Development stage execution risk: With no disclosed R&D expenditures or pipeline details, inability to advance drug candidates through clinical development or obtain regulatory approvals represents existential risk. Pharmaceutical development carries high failure rates and the company's concentrated balance sheet offers limited resilience to pipeline setbacks.
[Industry Position] (Reference - Proprietary Analysis)

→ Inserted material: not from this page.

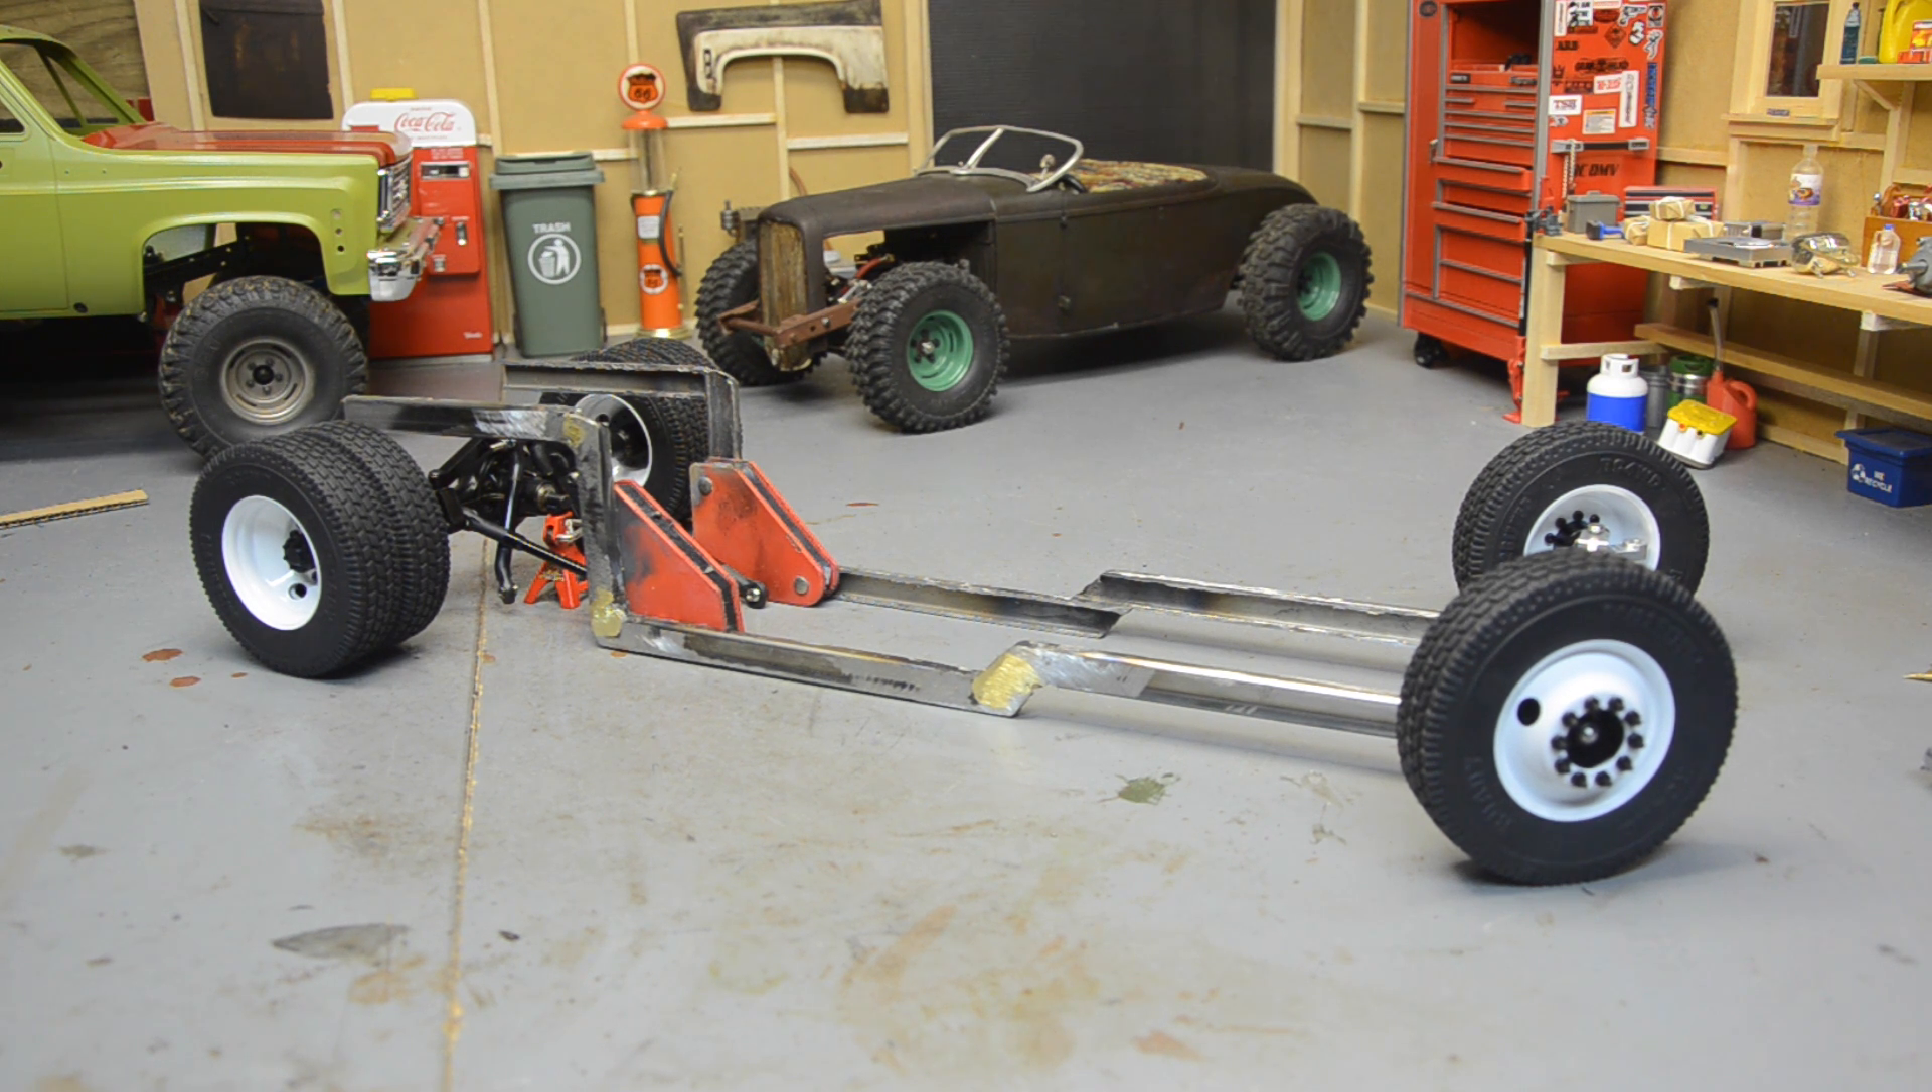There's the basic chassis I got the rails I don't have any cross members yet.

Delta-Fly Pharma's financial profile reflects a development-stage pharmaceutical company with characteristics typical of pre-revenue biotech firms. Profitability: ROE of -602.9% compares to industry median of -35.8%, indicating the company's losses are substantially larger relative to its equity base than typical sector peers, consistent with concentrated R&D burn and accumulated deficits. The negative ROE is directionally aligned with the industry median's negative territory, though the magnitude suggests more intensive cash consumption relative to capital base. Financial Health: Equity ratio of 63.5% is below the industry median of 67.8% but within the interquartile range of 62.1%-79.1%, positioning the company in the lower-middle quartile for capitalization strength. Current ratio of 240.8% significantly exceeds the industry median of 6.62x, indicating exceptional short-term liquidity relative to sector norms, though this reflects a smaller absolute scale rather than superior operational strength. Efficiency: Operating margin cannot be calculated due to absent revenue disclosure, limiting direct comparison to the industry median of -218.2%, though the company's stage suggests margins would be deeply negative. Financial leverage of 1.57x aligns closely with the industry median of 1.47x, confirming conservative debt utilization typical of development-stage firms relying primarily on equity financing. The company's EPS improvement of +28.1% YoY contrasts with the industry median EPS growth of -6.0%, representing relative outperformance in loss reduction, though both remain in negative territory. Industry: Pharmaceutical sector development-stage companies (13 companies), Comparison: 2025-Q3 benchmarks, Source: Proprietary analysis.
Loss trajectory shows modest improvement as operating losses narrowed 4.6% YoY to 12.3B yen and EPS losses reduced 28.1% to -110.72 yen, indicating cost management efforts, though structural profitability remains distant without disclosed revenue generation or commercialization timelines. The company maintains strong short-term liquidity with current ratio of 240.8% and cash coverage of 2.0x current liabilities, positioning it to sustain operations in the near term, but the 29.0% YoY cash decline to 2.4B yen signals consumption rates that will necessitate capital raising within 18-24 months absent revenue inflection or further cost reductions. Capital structure remains conservative with equity ratio of 63.5% and debt-to-equity of 0.58x, providing financial flexibility for future financing and limiting bankruptcy risk, though accumulated deficit of 111.8B yen constrains equity buffer and dividend capacity for the foreseeable future.
This report was automatically generated by AI analyzing XBRL earnings data as an earnings analysis tool. This is not a recommendation to invest in any specific security. Industry benchmarks are reference information compiled from publicly available earnings data. Please make investment decisions at your own responsibility and consult professionals as needed.